# Trecho para leitura
○ ○ ○
REVISTA ZUM 10 - Questão de Pele

Fazer download em pdf ou txt
Fazer download em pdf ou txt
Você está na página 1de 14

REVISTA ZUM 10

Questão de pele Lorna Roth


Os cartões Shirley e os padrões raciais que regem a indústria
visual.

Os cartões Shirley, produzidos pela Kodak a partir dos anos 1940, eram usados pelos laboratórios na padronização de
cores e tons de pele de impressões fotográficas. As Shirleys, como passaram a ser chamadas as mulheres que
apareciam nesses cartões, eram invariavelmente brancas, o que causava dificuldade nos ajustes dos retratos que
incluíam pessoas de tons de pele variados. Reproduzido com permissão da Eastman Kodak Company. Anos 1960.
Acervo James Ollinger
AS MÚLTIPLAS identidades visuais de Shirley, a “moça do balanceamento de
cores”, só chamaram minha atenção em 1995, depois de uma conversa com um
negociante de máquinas industriais na América do Norte. Ele reclamava de ter
comprado um laboratório de fotoprocessamento da Kodak que lhe causara
grande frustração. Independentemente da calibragem configurada para imprimir
as fotos, a reprodução de peles mais escuras apresentava uma coloração
indistinta, pálida, ou tão próxima do preto que só o branco dos olhos e dos dentes
exibia algum detalhe. Nas fotos em que diferentes tons de pele apareciam lado a
lado – como as fotos de formatura com vários estudantes –, o desafio era ainda
maior, pois os fotógrafos muitas vezes aumentavam a intensidade da luz e
superexpunham as pessoas mais escuras para capturar a maior definição possível
da pele. Isso também causava a superexposição das peles claras, tornando o
resultado constrangedor para o fotógrafo.

A frustração do meu amigo foi amplificada pelo fato de nenhuma das instruções
que acompanhavam o laboratório adquirido (incluindo o guia de dados da Kodak)
sequer mencionar que a diversidade de tons de pele talvez fosse um fator crítico
na hora de criar reproduções realistas de pessoas. Ele, assim como muitos que
trabalhavam com os laboratórios da Kodak, aprendeu a calibrar tons de pele na
base da tentativa e erro. A solução desse problema seria a melhor compreensão
dos aspectos materiais da emulsão fotográfica ou a melhoria dos padrões de
balanceamento de cores na impressão?

Um dos itens que meu amigo e outros donos de laboratório recebiam com a
documentação da Kodak destinada à impressão fotográfica era uma imagem que
se tornou conhecida entre técnicos da área como “cartão Shirley”. Esse cartão
reproduzia a imagem de uma mulher de pele clara, vestindo roupa de alto- -
contraste, contraposta a escalas de cor e de cinza. Em muitos cartões, lia-se a
palavra NORMAL. O propósito dos cartões Shirley era ajudar a determinar a
exposição, a densidade e a calibragem dos tons de pele das fotografias que seriam
impressas. É comum ter parâmetros de cor de pele que ajudem a configurar uma
máquina, mas será que a palavra “normal” deveria ser aplicada às múltiplas
Shirleys, que representam um conjunto restrito das várias tonalidades de pele
humana existentes?
○ ○ ○
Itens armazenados
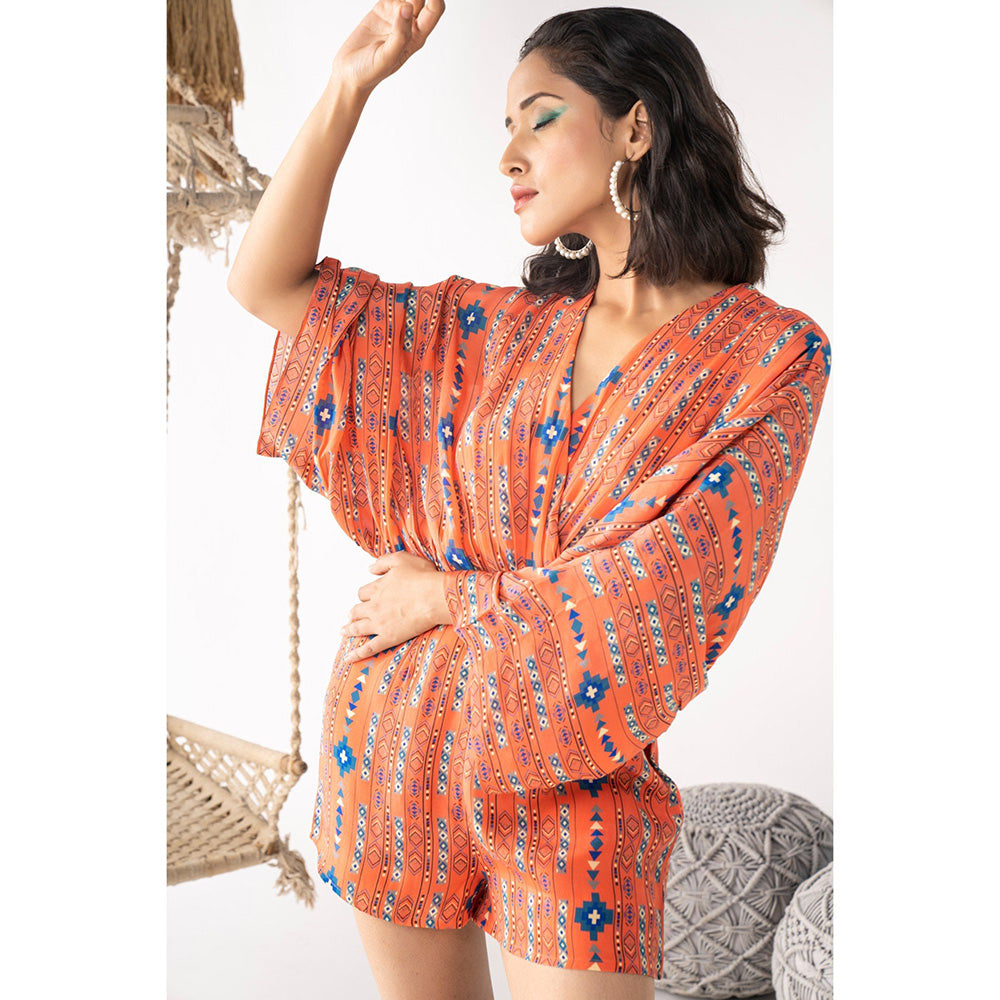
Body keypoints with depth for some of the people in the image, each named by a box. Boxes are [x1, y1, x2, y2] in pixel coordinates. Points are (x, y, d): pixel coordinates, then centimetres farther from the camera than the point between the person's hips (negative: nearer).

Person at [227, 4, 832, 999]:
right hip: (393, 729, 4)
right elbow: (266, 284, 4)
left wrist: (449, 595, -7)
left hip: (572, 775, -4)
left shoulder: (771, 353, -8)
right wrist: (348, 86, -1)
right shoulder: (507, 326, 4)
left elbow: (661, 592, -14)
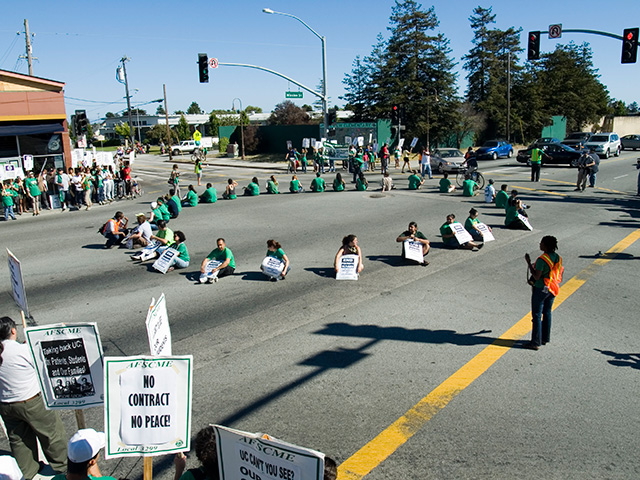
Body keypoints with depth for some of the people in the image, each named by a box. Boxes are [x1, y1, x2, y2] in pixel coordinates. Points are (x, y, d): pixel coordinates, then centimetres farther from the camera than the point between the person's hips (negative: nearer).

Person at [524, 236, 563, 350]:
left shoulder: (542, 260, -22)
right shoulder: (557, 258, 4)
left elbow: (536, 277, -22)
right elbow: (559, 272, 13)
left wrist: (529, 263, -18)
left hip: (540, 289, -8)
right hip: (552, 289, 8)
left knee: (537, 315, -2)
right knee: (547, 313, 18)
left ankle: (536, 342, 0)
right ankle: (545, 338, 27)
○ ○ ○
# Lista de atividades
1) Traduza para o inglês esta frase do texto sobre os cartões Shirley: "O propósito dos cartões Shirley era ajudar a determinar a exposição, a densidade e a calibragem dos tons de pele das fotografias que seriam impressas."
2) Prossiga com o texto sobre os cartões Shirley, escrevendo a partir da pergunta que encerra o último parágrafo.

# Respostas das tarefas
1) The purpose of the Shirley cards was to help determine the exposure, density, and skin-tone calibration of the photographs that were to be printed.

2)
O nome Shirley, aplicado a todos os cartões desse tipo ao longo de muitos anos,
parece ter derivado da primeira modelo estampada num cartão da Kodak, na
década de 1940. Provavelmente, era alguém que trabalhava em um dos muitos
centros de pesquisa da empresa na América do Norte, ou a esposa de algum
funcionário, a quem pediram que servisse de modelo. Para simplificar a
classificação, os criadores desse cartão de referência decidiram dar a todas as
mulheres estampadas o mesmo nome. Essas mulheres também tinham em
comum a pele clara, o anonimato, a aparência ocidental e o fato de serem
atraentes – muitas vezes, bem sexy.

Reproduzidos com permissão da Eastman Kodak Company. Anos 1950-1960


‹›

Shirley e suas companheiras


As Shirleys não eram um fenômeno isolado. As Moças das Cores (ou Color Girls)
da televisão e as China Girls do cinema (também conhecidas como “bonecas” ou
“cabeças de moças”), sempre de pele clara, determinaram por décadas o padrão
de balanceamento de cores. Diferentemente de suas irmãs fotográficas e
cinematográficas, as Moças das Cores eram mulheres de carne e osso presentes
nos sets dos estúdios de transmissão analógica do mundo todo para representar
as variações de textura e cor de pele de forma tridimensional desde o início da era
da tv em cores.

Segundo Jan Kasoff, ex-cinegrafista do programa Saturday Night Live, da NBC,


além do uso de escalas de cinza e de cartões de cores, eram vários os passos para
balancear a cor numa câmera de tv analógica. Ao final do longo processo, “um
bom engenheiro de vídeo poria uma Moça das Cores na frente das câmeras e a
manteria lá até que os cinegrafistas focalizassem e alinhassem seu tom de pele
para fazer o ajuste fino que calibraria e balancearia as câmeras. Essa Moça das
Cores era sempre branca”.

Por volta de 2003, quando o padrão de transmissão nos Estados Unidos se tornou
digital, as Moças das Cores se tornaram obsoletas e desapareceram dos estúdios.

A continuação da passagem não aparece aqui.